━━━ Available data ━━━
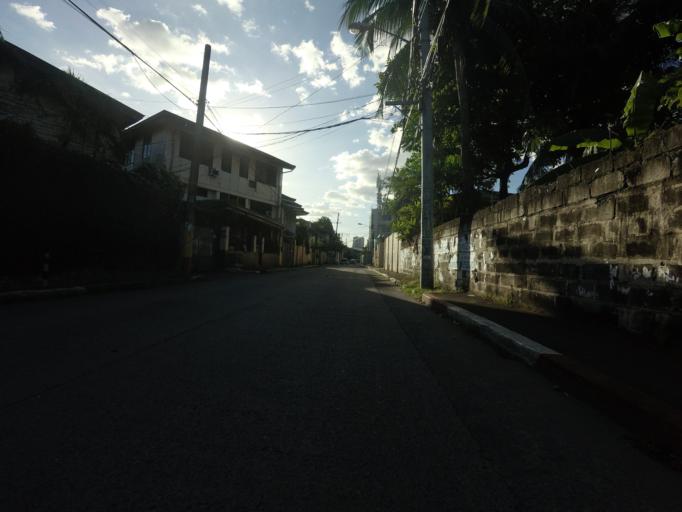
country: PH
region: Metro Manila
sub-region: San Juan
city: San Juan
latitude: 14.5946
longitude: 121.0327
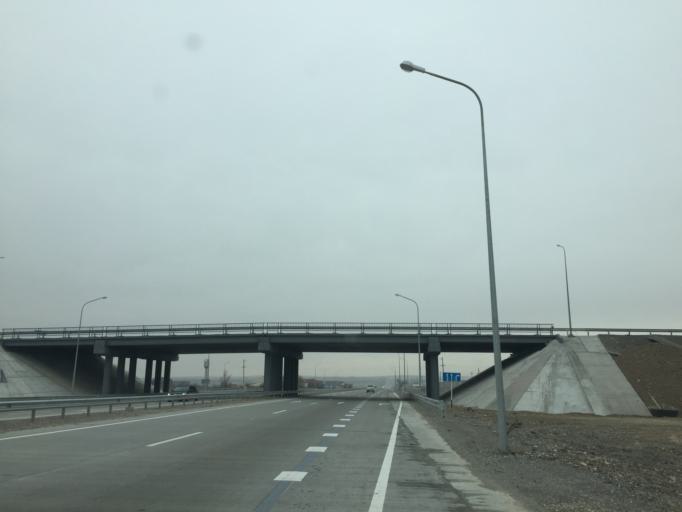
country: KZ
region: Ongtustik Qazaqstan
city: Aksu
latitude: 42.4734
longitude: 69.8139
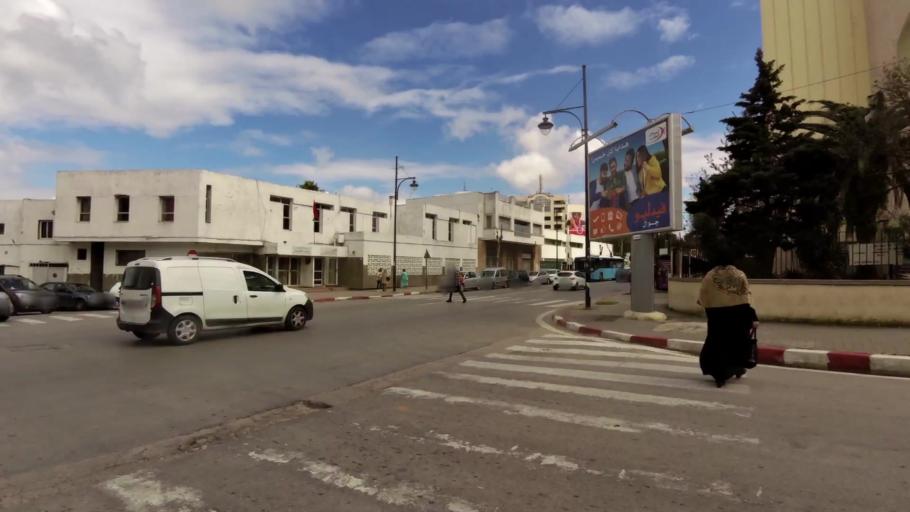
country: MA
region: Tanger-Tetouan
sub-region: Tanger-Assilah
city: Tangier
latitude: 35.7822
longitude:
━━━
## [Work instructions]
Copy every one of the lines above word for word, leaving out the pictures.

## [Exercise answer]
country: PH
region: Metro Manila
sub-region: San Juan
city: San Juan
latitude: 14.5946
longitude: 121.0327
country: KZ
region: Ongtustik Qazaqstan
city: Aksu
latitude: 42.4734
longitude: 69.8139
country: MA
region: Tanger-Tetouan
sub-region: Tanger-Assilah
city: Tangier
latitude: 35.7822
longitude:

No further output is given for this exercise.